[Saved entries]
• • •

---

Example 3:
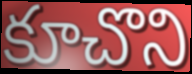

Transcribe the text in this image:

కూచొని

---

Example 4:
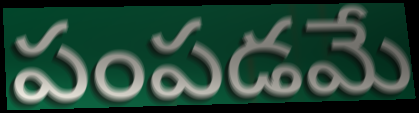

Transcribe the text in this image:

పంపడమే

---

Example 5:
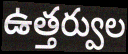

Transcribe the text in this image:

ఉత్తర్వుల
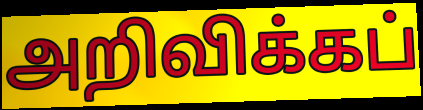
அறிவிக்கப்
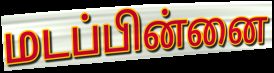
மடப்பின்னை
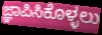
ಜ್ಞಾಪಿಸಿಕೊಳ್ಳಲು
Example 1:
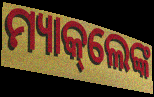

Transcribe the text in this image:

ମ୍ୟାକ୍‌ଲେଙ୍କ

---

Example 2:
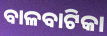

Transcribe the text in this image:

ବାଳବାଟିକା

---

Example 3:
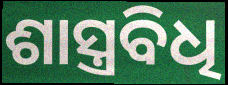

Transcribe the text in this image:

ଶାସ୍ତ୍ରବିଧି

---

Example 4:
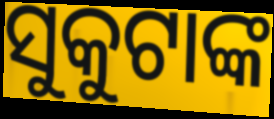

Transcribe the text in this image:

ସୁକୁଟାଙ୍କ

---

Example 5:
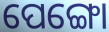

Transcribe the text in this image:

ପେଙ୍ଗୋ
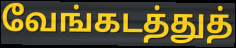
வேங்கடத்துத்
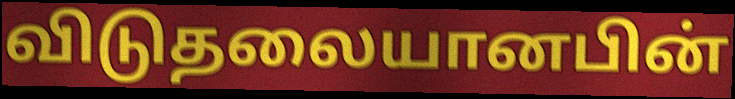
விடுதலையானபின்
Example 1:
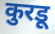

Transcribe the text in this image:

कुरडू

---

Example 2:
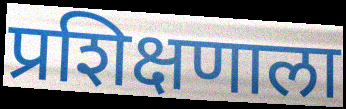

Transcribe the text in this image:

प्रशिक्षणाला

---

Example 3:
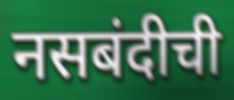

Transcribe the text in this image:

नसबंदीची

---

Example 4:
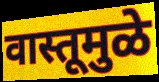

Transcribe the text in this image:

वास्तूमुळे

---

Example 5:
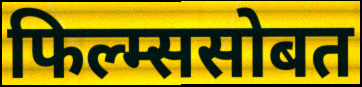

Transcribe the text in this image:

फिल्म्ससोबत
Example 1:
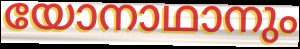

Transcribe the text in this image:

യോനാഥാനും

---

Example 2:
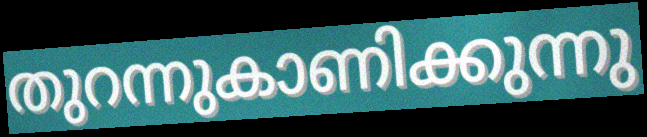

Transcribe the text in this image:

• • •

Copy the data word for word, no pictures.

---

Example 3:

Transcribe the text in this image:

కూచొని

---

Example 4:

Transcribe the text in this image:

పంపడమే

---

Example 5:

Transcribe the text in this image:

ఉత్తర్వుల
அறிவிக்கப்
மடப்பின்னை
ಜ್ಞಾಪಿಸಿಕೊಳ್ಳಲು
Example 1:

Transcribe the text in this image:

ମ୍ୟାକ୍‌ଲେଙ୍କ

---

Example 2:

Transcribe the text in this image:

ବାଳବାଟିକା

---

Example 3:

Transcribe the text in this image:

ଶାସ୍ତ୍ରବିଧି

---

Example 4:

Transcribe the text in this image:

ସୁକୁଟାଙ୍କ

---

Example 5:

Transcribe the text in this image:

ପେଙ୍ଗୋ
வேங்கடத்துத்
விடுதலையானபின்
Example 1:

Transcribe the text in this image:

कुरडू

---

Example 2:

Transcribe the text in this image:

प्रशिक्षणाला

---

Example 3:

Transcribe the text in this image:

नसबंदीची

---

Example 4:

Transcribe the text in this image:

वास्तूमुळे

---

Example 5:

Transcribe the text in this image:

फिल्म्ससोबत
Example 1:

Transcribe the text in this image:

യോനാഥാനും

---

Example 2:

Transcribe the text in this image:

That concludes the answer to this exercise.